━━ Reading passage ━━
Vittorio Magnago Lampugnani Gegen Wegwerfarchitektur. Dichter, dauerhafter, weniger bauen
[Down with throwaway architecture. It’s time to build more densely, more durably - and less]

Book cover Down with throwaway architecture. It’s time to build more densely, more durably - and less

Publisher's Summary


2023
ISBN 978-3-8031-3737-1
128 Pages

Translation Grant Programme
Italian rights already sold.

¬Down with showy architecture! Vittorio Lampugnani advocates for urban development that (almost) dispenses with new construction

It is easy to imagine that architect and architectural historian Vittorio Magnago Lampugnani feels at home in the historic districts of London, Milan or Paris. Or in Copenhagen, Vienna and even parts of Berlin – that is to say, wherever city planners and developers have heeded his credo, most notably the “quandrangle” model, even before he himself laid it out in terms of his own. In this regard his most recent book – a work, incidentally, well worth reading – does not contain any surprises but is merely a variation on the architectural and urban-planning approach he has outlined elsewhere on numerous occasions. And why shouldn’t he, when each time his arguments are persuasive? The new book, a slim volume entitled “Against Disposable Architecture,” contains a wealth of interesting illustrations and makes its objective plain. “Building more densely, durably, less” is the book’s subtitle, and it makes you wonder who could seriously disagree.
━━━
━━ Dataset ━━
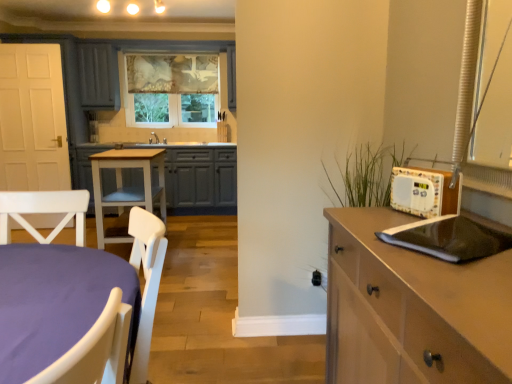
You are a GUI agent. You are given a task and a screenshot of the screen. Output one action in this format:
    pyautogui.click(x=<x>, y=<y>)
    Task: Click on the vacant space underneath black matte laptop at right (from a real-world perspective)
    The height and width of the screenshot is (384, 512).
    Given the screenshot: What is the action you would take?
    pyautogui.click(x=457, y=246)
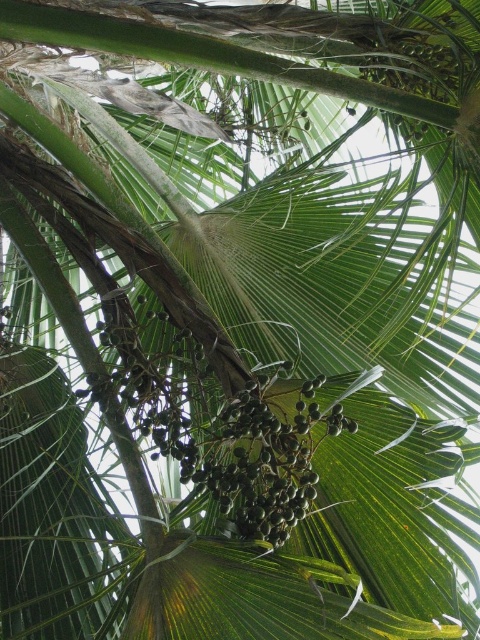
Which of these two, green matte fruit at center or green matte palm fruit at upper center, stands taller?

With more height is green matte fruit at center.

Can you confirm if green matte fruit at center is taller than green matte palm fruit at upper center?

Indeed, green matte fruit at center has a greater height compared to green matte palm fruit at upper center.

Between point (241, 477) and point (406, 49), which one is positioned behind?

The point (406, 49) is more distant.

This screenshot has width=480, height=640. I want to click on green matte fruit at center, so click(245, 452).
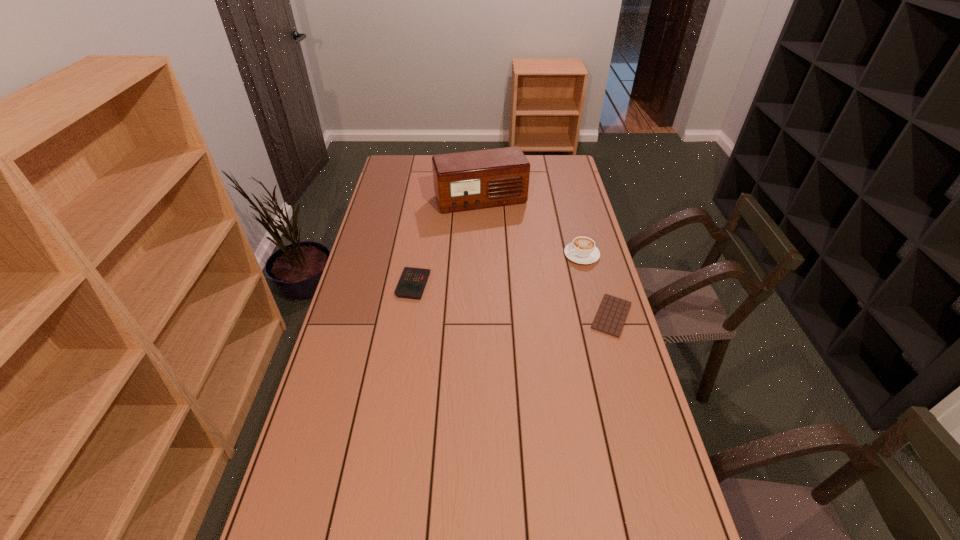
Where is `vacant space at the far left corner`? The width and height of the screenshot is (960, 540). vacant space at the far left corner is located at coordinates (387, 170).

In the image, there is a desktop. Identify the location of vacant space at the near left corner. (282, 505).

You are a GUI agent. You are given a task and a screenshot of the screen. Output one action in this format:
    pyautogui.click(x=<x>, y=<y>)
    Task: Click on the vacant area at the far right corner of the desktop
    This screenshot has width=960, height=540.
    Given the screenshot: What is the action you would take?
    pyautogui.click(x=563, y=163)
━━━
Objective 1: Retype the listing word for word, starting with its first line and going on through the line with "In the image, there", both ends included. Leave the pictures out.
Objective 2: Pick up the review of Lampugnani's book against throwaway architecture where it stops, and keep it going.

Final answer 1:
You are a GUI agent. You are given a task and a screenshot of the screen. Output one action in this format:
    pyautogui.click(x=<x>, y=<y>)
    Task: Click on the vacant space underneath black matte laptop at right (from a real-world perspective)
    The height and width of the screenshot is (384, 512).
    Given the screenshot: What is the action you would take?
    pyautogui.click(x=457, y=246)
Which of these two, green matte fruit at center or green matte palm fruit at upper center, stands taller?

With more height is green matte fruit at center.

Can you confirm if green matte fruit at center is taller than green matte palm fruit at upper center?

Indeed, green matte fruit at center has a greater height compared to green matte palm fruit at upper center.

Between point (241, 477) and point (406, 49), which one is positioned behind?

The point (406, 49) is more distant.

This screenshot has width=480, height=640. I want to click on green matte fruit at center, so click(245, 452).
Where is `vacant space at the far left corner`? The width and height of the screenshot is (960, 540). vacant space at the far left corner is located at coordinates (387, 170).

In the image, there is a desktop. Identify the location of vacant space at the near left corner. (282, 505).

Final answer 2:
Lampugnani has acquired a solid reputation as an urban-planning conservative over the years. And nothing gets his hackles up more than the construction of self-indulgent and hackneyed one-off designs by so-called star architects. When it comes to the classical architectural avant-garde, Lampugnani has mixed opinions. Le Corbusier and Gropius were surely not proponents of the traditional urban ideal, but their designs came close to Lampugnani’s notions of “dense” and “durable” (though admittedly not “less”). If Frankfurter and Karl-Marx-Allee in Berlin are valued nowadays for their socialist workers’ palaces, then this has to do with a shift in public perspective. We appreciate these boulevards today neither for ideological reasons nor because we have a soft spot for pomp; we like them because they are uniformly and solidly built. These are qualities that Lampugnani praises, holding them up against the sins of postmodernism and other such aberrations born from the spirit of “singularity.”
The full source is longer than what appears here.